Julia Code. The code for the Julia
file is given below. Please save it in a text file and name it pmap_julia.jl
.
using ClusterManagers,Distributed, BenchmarkTools
# Add in the cores allocated by the scheduler as workers
addprocs(SlurmManager(parse(Int,ENV["SLURM_NTASKS"])-1))
print("Added workers: ")
println(nworkers())
using LinearAlgebra # Load the package centrally
@everywhere using LinearAlgebra # load it on each process
# DATA GENERATION: The following code will be run only on one core
# ----------------------------------------------------------------
# create the array of random initial points
X_array=[rand(100,100) for i in 1:10]
# benchmark serial implementation
b1 = @benchmark map(svd, X_array)
println("benchmark for serial code")
println("*************************")
io = IOBuffer()
show(io, "text/plain", b1)
s = String(take!(io))
println(s)
# benchmark parallel implementation
b2 = @benchmark pmap(svd, X_array)
println("benchmark for parallel code")
println("***************************")
io = IOBuffer()
show(io, "text/plain", b2)
s = String(take!(io))
println(s)
Note that in the first line, we have loaded the packages that we use.

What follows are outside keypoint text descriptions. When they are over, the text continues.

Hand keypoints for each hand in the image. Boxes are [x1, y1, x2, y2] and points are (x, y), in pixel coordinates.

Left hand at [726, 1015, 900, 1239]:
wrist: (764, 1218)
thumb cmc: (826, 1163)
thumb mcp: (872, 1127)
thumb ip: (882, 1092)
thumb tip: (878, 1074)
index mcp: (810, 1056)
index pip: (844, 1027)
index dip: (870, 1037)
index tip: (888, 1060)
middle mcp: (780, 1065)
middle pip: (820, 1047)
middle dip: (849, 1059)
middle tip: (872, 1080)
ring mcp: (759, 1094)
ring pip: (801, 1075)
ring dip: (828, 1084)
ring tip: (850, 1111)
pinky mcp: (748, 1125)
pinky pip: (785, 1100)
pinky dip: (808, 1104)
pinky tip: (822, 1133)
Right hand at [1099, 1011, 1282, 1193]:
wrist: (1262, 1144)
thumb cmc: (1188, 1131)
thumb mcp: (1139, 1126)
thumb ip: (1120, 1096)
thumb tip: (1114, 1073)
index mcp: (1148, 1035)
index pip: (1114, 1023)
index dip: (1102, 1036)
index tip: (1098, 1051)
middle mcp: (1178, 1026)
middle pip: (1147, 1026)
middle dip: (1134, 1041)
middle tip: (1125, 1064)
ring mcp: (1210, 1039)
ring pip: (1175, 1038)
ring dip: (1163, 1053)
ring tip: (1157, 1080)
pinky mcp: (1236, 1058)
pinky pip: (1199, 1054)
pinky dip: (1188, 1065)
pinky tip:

If they are not installed, you can install them by running the following commands from bash
.
srun --pty -p sched_mit_sloan_interactive julia
This will start a Julia REPL
in bash
. Run the following commands:
] add ClusterManagers,Distributed, BenchmarkTools
Now we are going to create a shell script that will be used to submit the job. The code for the shell script is below. Please save it in a text file, and name it run_pmap_julia.sh
. In the code, SBATCH -o pmap_julia.log-%j
indicates the name of the file where the output is written, and SBATCH -n 14
indicates the number of cores or cpus allocated to the job.
#!/bin/bash
# Slurm sbatch options: the partition should be set as sloan_batch
#SBATCH --partition=sched_mit_sloan_batch
#SBATCH -o pmap_julia_log-%j.txt
#SBATCH -n 14
# Initialize the module command first source
source /etc/profile
# Load Julia Module
module load julia/1.5.2
# Call your script as you would from the command line
# Call your script as you would from the command line
julia pmap_julia.jl
Now log in to MIT engaging, copy the files created above to your working directory, and run the following command. Ensure that the pwd
command results in the working directory, else use the command cd directory_that_contains_the_code
to change the working directory.
sbatch run_pmap_julia.sh
That's it! Once the computation is done, we see from the output log file that parallelization has decreased the computation time significantly:
benchmark for serial code
*************************
BenchmarkTools.Trial:
memory estimate: 4.71 MiB
allocs estimate: 102
--------------
minimum time: 52.735 ms (0.00% GC)
median time: 53.473 ms (0.00% GC)
mean time: 53.792 ms (0.15% GC)
maximum time: 56.662 ms (4.62% GC)
--------------
samples: 93
evals/sample: 1
benchmark for parallel code
***************************
BenchmarkTools.Trial:
memory estimate: 1.60 MiB
allocs estimate: 1436
--------------
minimum time: 6.624 ms (0.00% GC)
median time: 6.927 ms (0.00% GC)
mean time: 7.172 ms (0.78% GC)
maximum time: 12.139 ms (0.00% GC)
--------------
samples: 697
evals/sample: 1
where we see that the parallel code is more than 7 times faster than that of the serial code!
The sbatch
commands are the same as MIT Supercloud
, so we can use the same command as mentioned in the blogs about the MIT Sueprcloud
.
To protect the data:
eo-fix-storage
eo-fix-permissions all
To see the storage:
eo-show-quota
Note that, each user has access to 4 different storage areas:
/home/myusername
- working space for source code, scripts,hand-edited files etc. Each user has 100GB by default.
/pool001/myusername
- Extra storage space. Each user has 1 TB by default
/nobackup1/myusername
- Very fast lustre parallel file system for parallel I/O, this should not be used for long-term storage.
/nfs/sloanlab001/projects
- Requestable shared project space that can be linked to your home folder, eg HOME/projects/myproject_proj
To view the running jobs we can type the command:
eo-show-myjobs
Suppose we want to cancel job number 12345. The command is:
scancel 12345
If we want to get a quick view of all the jobs completed within the last 5 days, we use:
eo-show-history
A comprehensive documentation about Engaging
is available at the link:
https://wikis.mit.edu/confluence/display/sloanrc/Engaging+Platform
which requires an MIT login.